Romance Languages Discussion Group Minutes - 2011 Midwinter
Romance Languages Discussion Group
ALA Midwinter Meeting, San Diego
Saturday, January 8, 10:30 - 12:00
Convenor: Heidi Madden (Duke University)
Minutes: Deb Raftus
Introductions and Announcements
This panel presentation follows up on the 2010 Annual discussion, providing practical applications and real-world examples of library involvement in Digital Humanities Lab.
Presentations: The Landscape of Digital Humanities in Romance Studies.
Panelist Mitch Fraas: Haiti Digital Humanities Laboratory at Duke. Mitch Fraas is a PhD Candidate in the Department of History at Duke, and an Advisor in the Haiti Humanities Laboratory Duke University.
- The Haiti Lab at the Franklin Humanities Institute at Duke was created by Haitianists (across disciplines) after the 2010 earthquake, to build community and provide information about Haiti. The center is modeled after Science research Labs, and includes a physical space.
- Group independent studies and courses are offered in conjunction with the center. Students participate in projects related to art, women's rights, global health, Creole language, and psychology (PTSD, with a cultural focus), Haitian Law.
- The center has made creative use of social technologies: blogs related to Creole and Haitian Law, Facebook, Twitter.
- The library is involved in many ways. Subject librarians have participated from the earliest stages. Special Collections have digitized relevant materials and provided tech support. The library has purchased scholarly materials to support the projects (which are difficult to acquire from Haiti).
- Projects include the trilingual Digital Library of Haiti (Creole, French, English). This is a portal to online resources about Haiti, specifically historical materials relating to the country and writings by Haitian authors. In order to meet the needs of Haiti, they needed to find a way to deliver low resolution text files.
- The Haiti Lab has caused the libraries to rethink their priorities (international, interdisciplinary, knowledge of service and society). Also, the great response from undergraduates will drive change.
Considerations for Collection Development:
- UNC and Duke collaborate on collection development . UNC has historically been focusing on Spanish and French-speaking Caribbean,but the Haiti Lab resides at Duke.
- Languages: Faculty want more monographs from Europe (in German, French,Italian, etc.) about world areas.
- Preservation: Microfilm and digitization
- Budget: How do we write library needs into proposals for new initiatives?
Sarah Sussman, curator of French and Italian Collections at Stanford, stepped in for Zachary Chandler, to talk about the Stanford University Libraries and Academic Information Resources (SULAIR). SULAIR consists of libraries, Academic Computing, the Humanities Digital Information Service (HDIS), including a digital archivist, and Social Science Data and Software (SSDS), academic technology specialists, digital library systems and services (DLSS).
- Spacial visualization of poet Robert Creeley's email correspondence
- Forensic recovery of electronic data (FRED)
- Mapping/spacial visualization of humanities info (digital humanities specialist)
- Mapping the Republic of Letters
- Performing Trobar
- French Revolution Digital Archive, searchable version of the Archives parlementaires
- Renaissance Body project. Involves a class, blog, and ebook.
- How they Got Game. Project to preserve virtual worlds.
- Parker on the Web, medieval manuscripts from Corpus Christi College, a collaborative semi-commercial effort
- Literature Lab. Text mining experiments.
- Arcade, website and publishing platform.

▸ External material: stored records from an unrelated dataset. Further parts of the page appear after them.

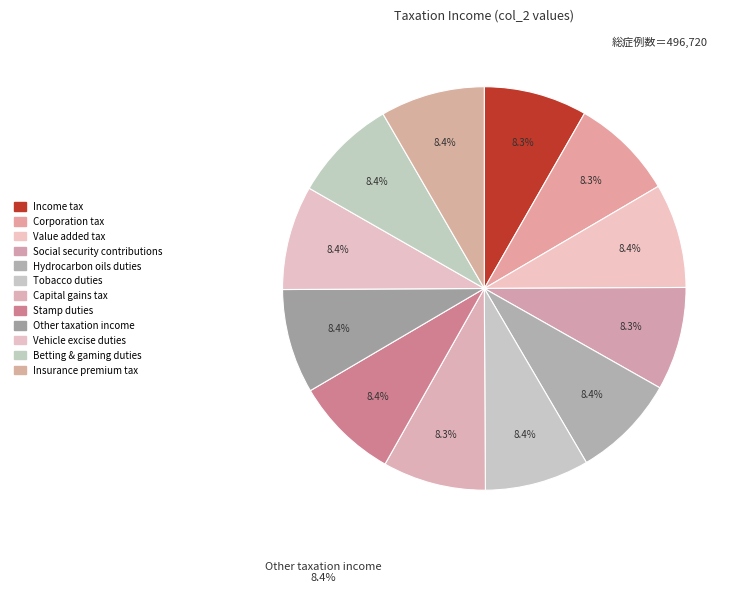

The Social security contributions slice represents 8% of the pie. True or false?

True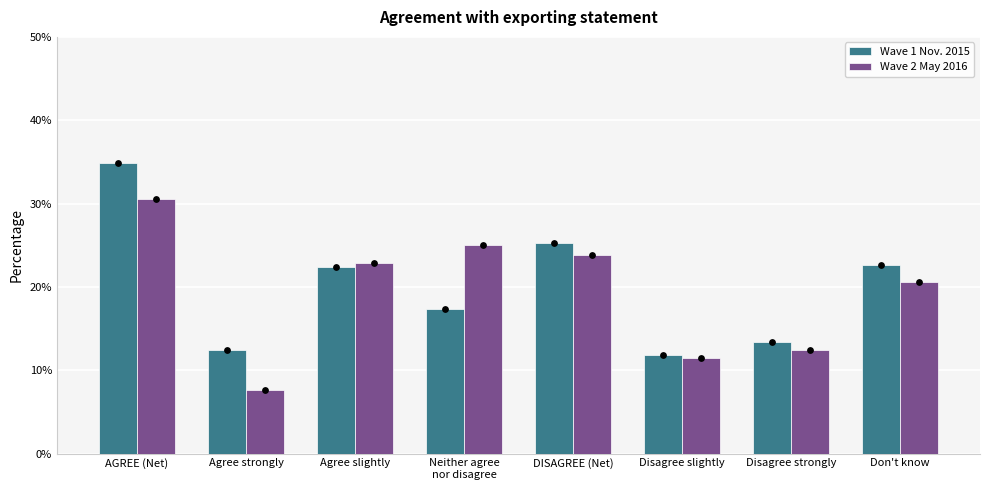

Is the value of Wave 2 May 2016 at Disagree slightly greater than the value of Wave 1 Nov. 2015 at Disagree slightly?

No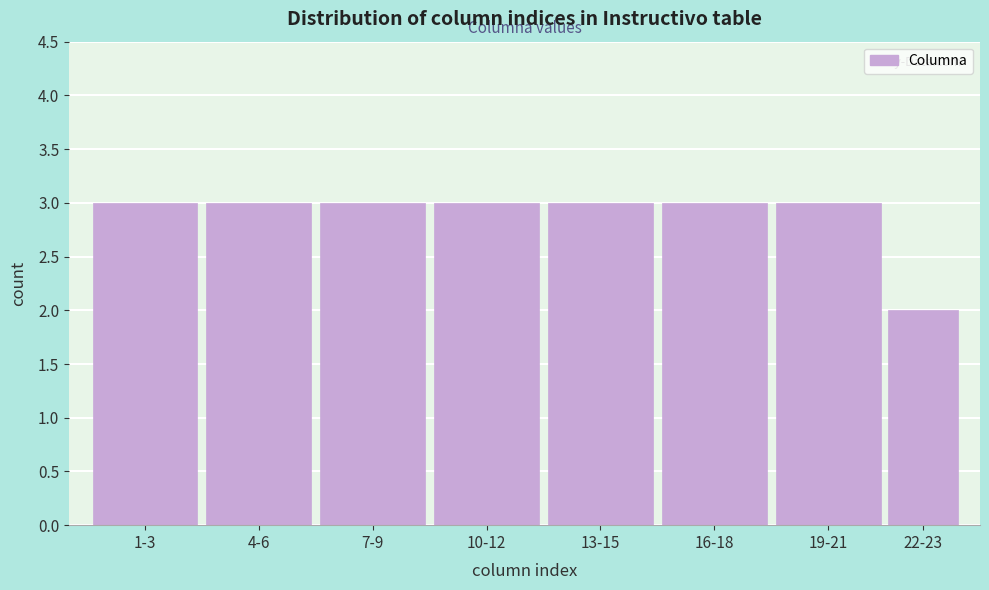

Reading right to left, list all the values displayed in this chart.

2	3	3	3	3	3	3	3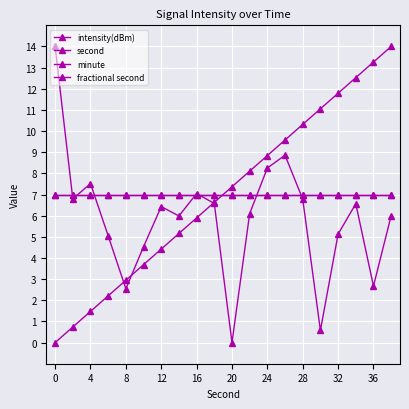

Does the chart have visible grid lines?

Yes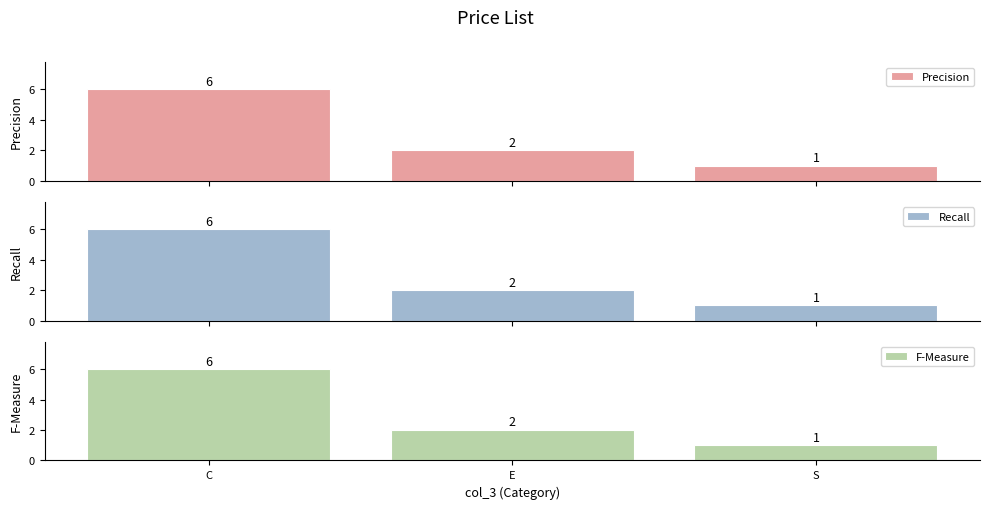

Is it true that Recall equals 0 at S?

False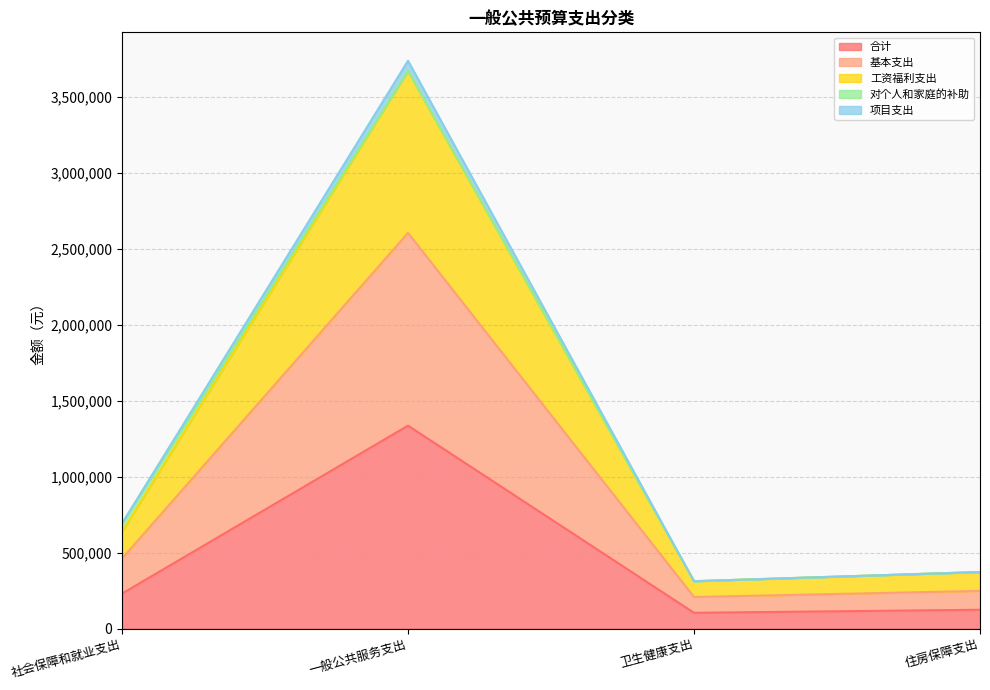

What is the sum of all 合计 values?

1793710.6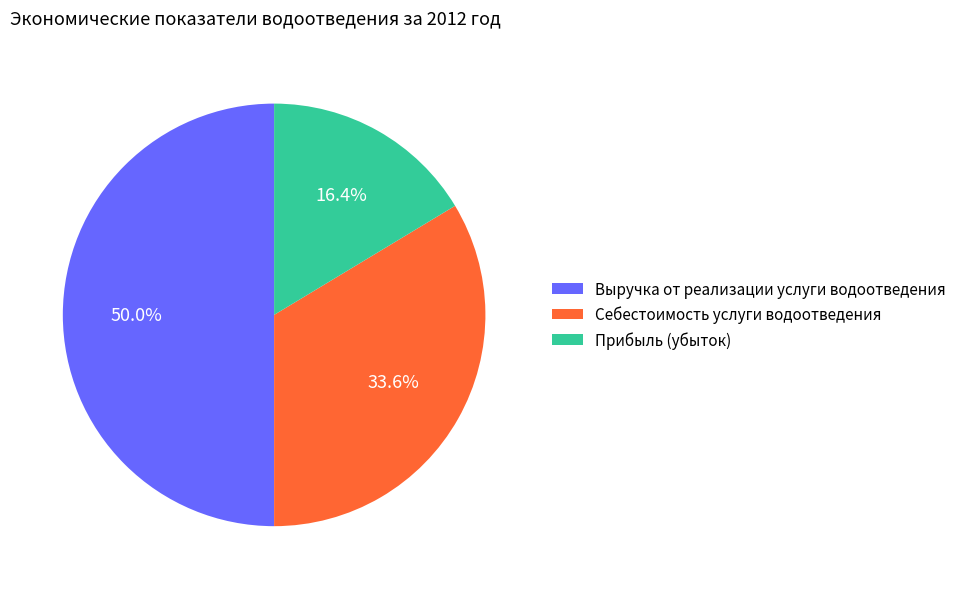

Which has a higher value, Выручка от реализации услуги водоотведения or Прибыль (убыток)?

Выручка от реализации услуги водоотведения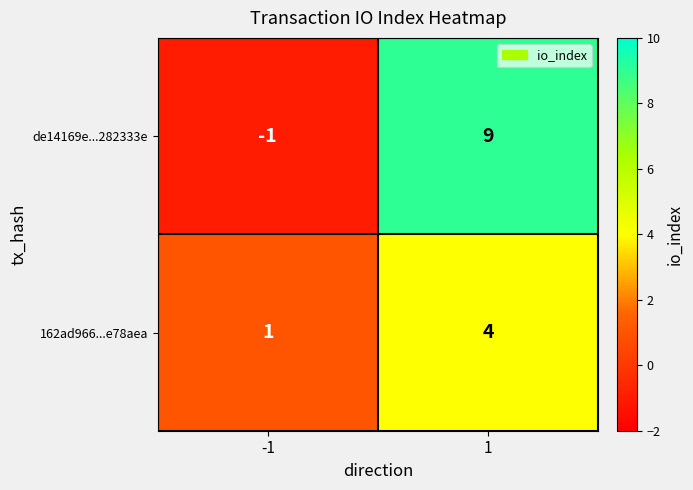

What is the maximum value shown in the chart?

9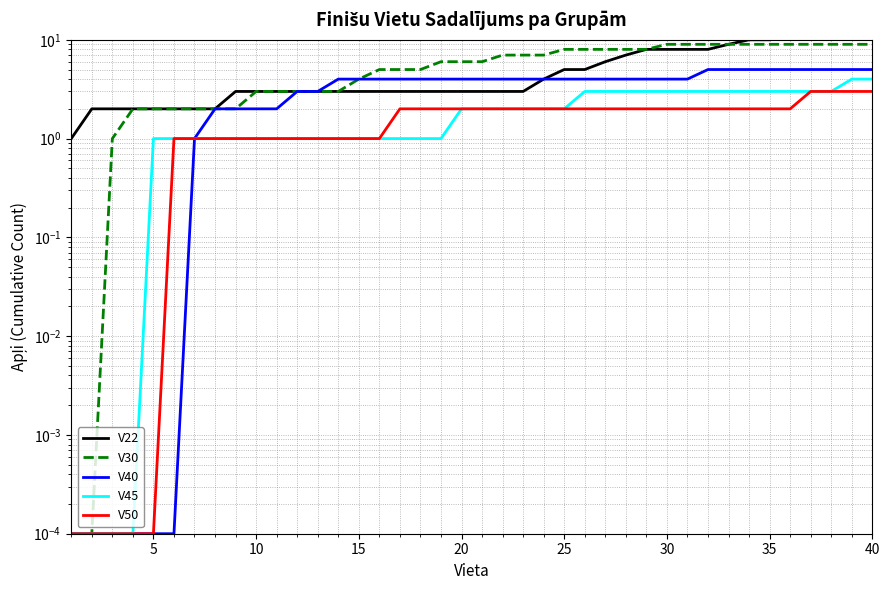

What are all the series names shown in the legend?

V22, V30, V40, V45, V50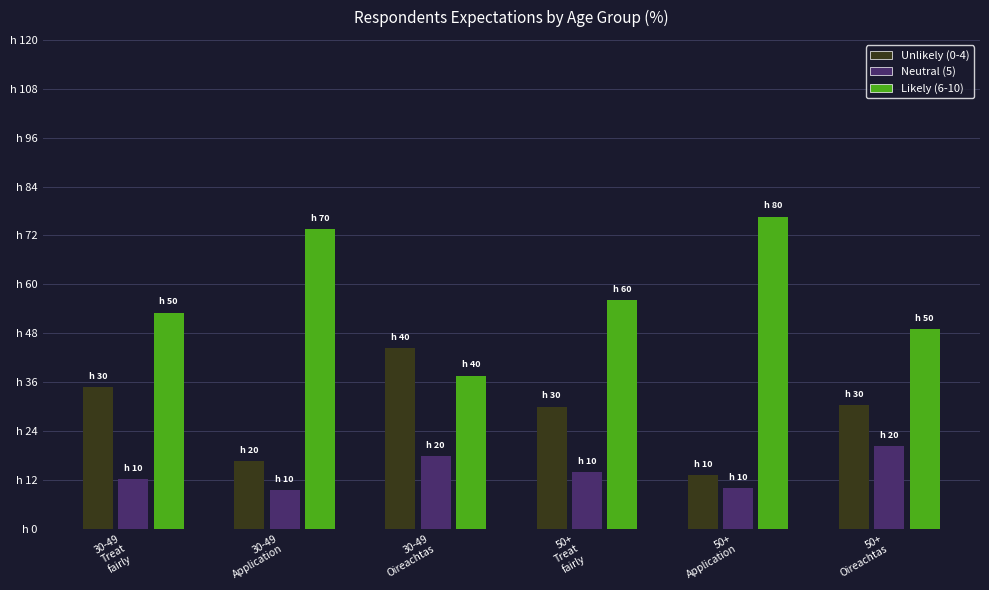

What is the difference between the maximum and minimum values in the Unlikely (0-4) series?

31.2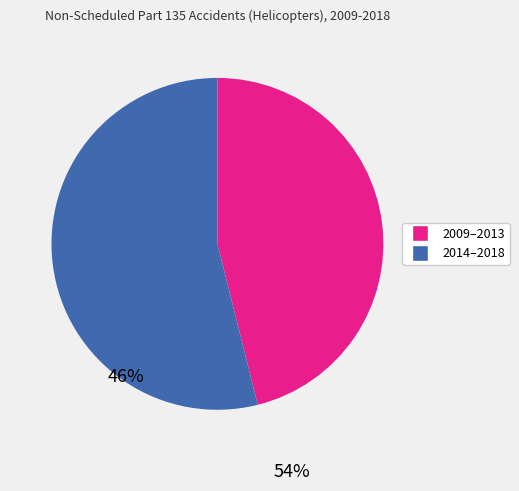

Is there a majority slice in this chart?

Yes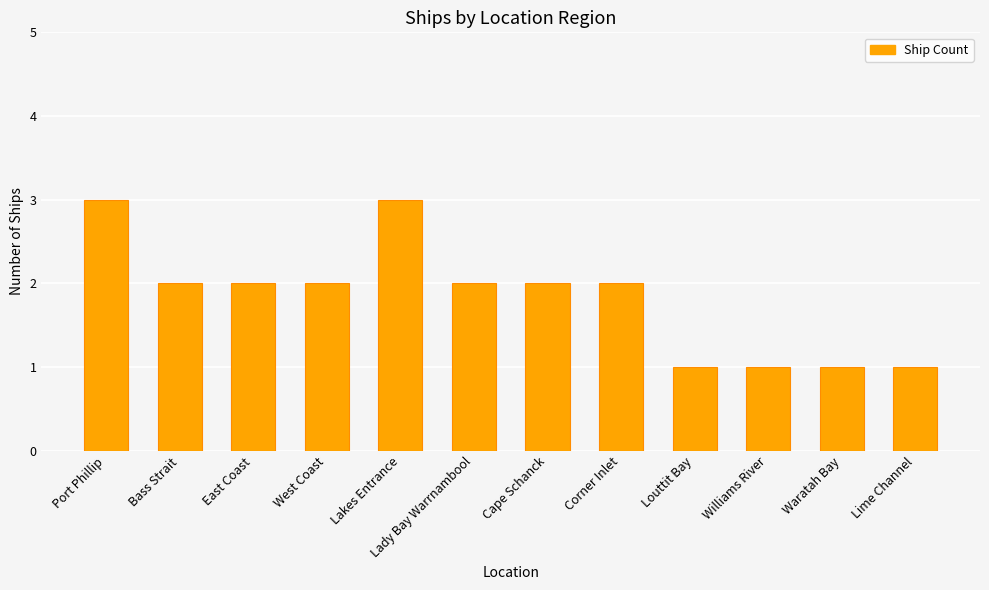

Between Williams River and East Coast, which is larger?

East Coast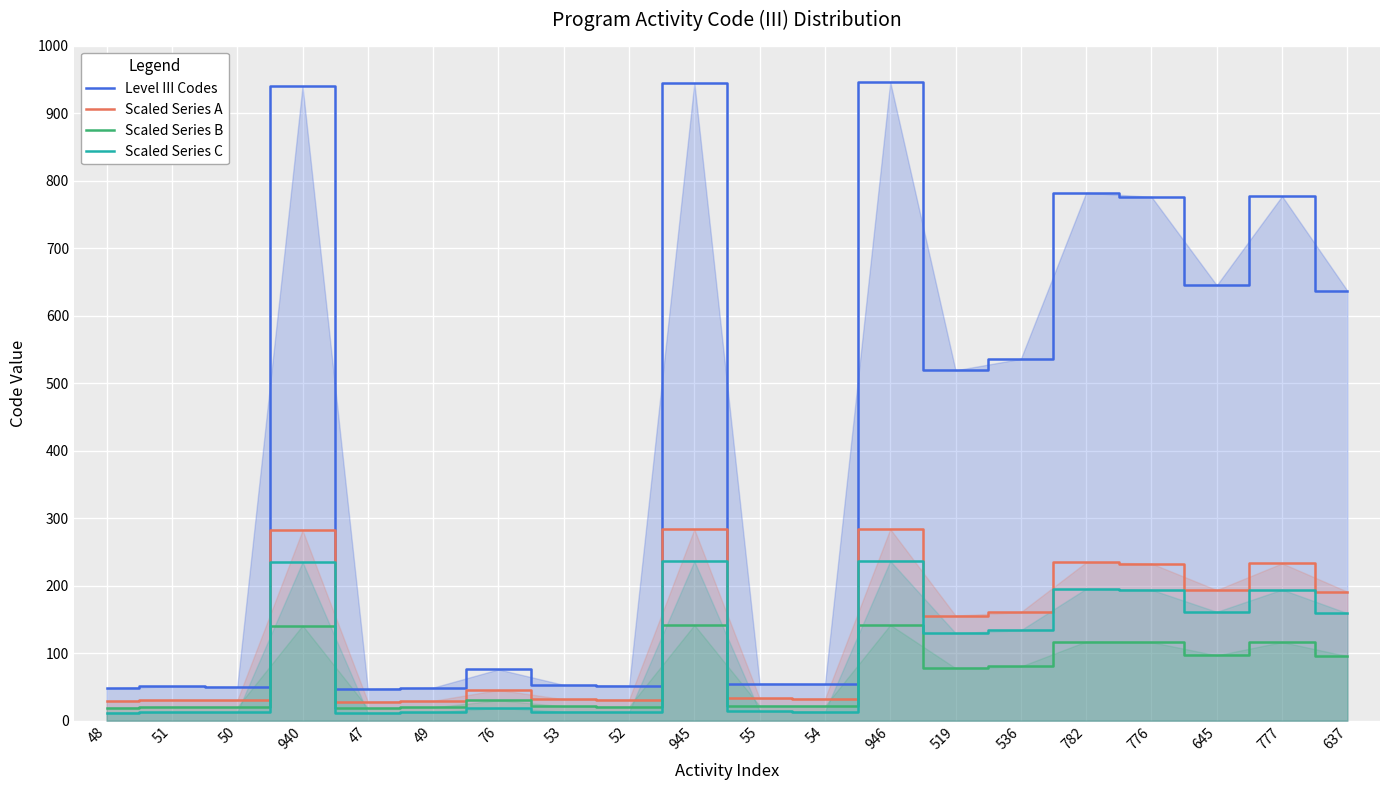

At 519, list the series in order from smallest to largest.

Scaled Series B, Scaled Series C, Scaled Series A, Level III Codes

Sarah discussed the greatest challenge to Stanford's digital humanities projects, financial sustainability. One service she'd like to see added is a text-mining service, at the same level as the visual mapping services currently offered.
Question and Answer Session:
Q: What happens to Haiti Lab after 3 years?
Mitch: Currently working on this. They hope to preserve the project, working with librarians and the university archives.
Q: Will this work count towards tenure?
A: This is a concern for junior tenure-track faculty.
Q: What are some efforts to make projects discoverable, besides google?
A: Worldcat. Metadata. Perhaps libraries or digital humanities centers could offer a class for faculty on how to make their work discoverable.
What projects are happening at our institutions?
- University of Washington: Mapping Scandinavian Americans across the country.
- Brown: Humanities Center, there is a competitive process for submitting projects.
- Example project: Paris in the 19th century
- Students are hired to do metadata. One challenge is that scanning falls behind.
- John Carter Brown Library: Haiti digitization project. Private funding for staff.
- Harvard: Recent centralization of a project: Contagion: Historical Views of Contagious Disease. The digitization Lab is located with the library, and projects must be submitted for approval.
- Yale: Digital Humanities Working Group. Challenges: how to find funding, infrastructure.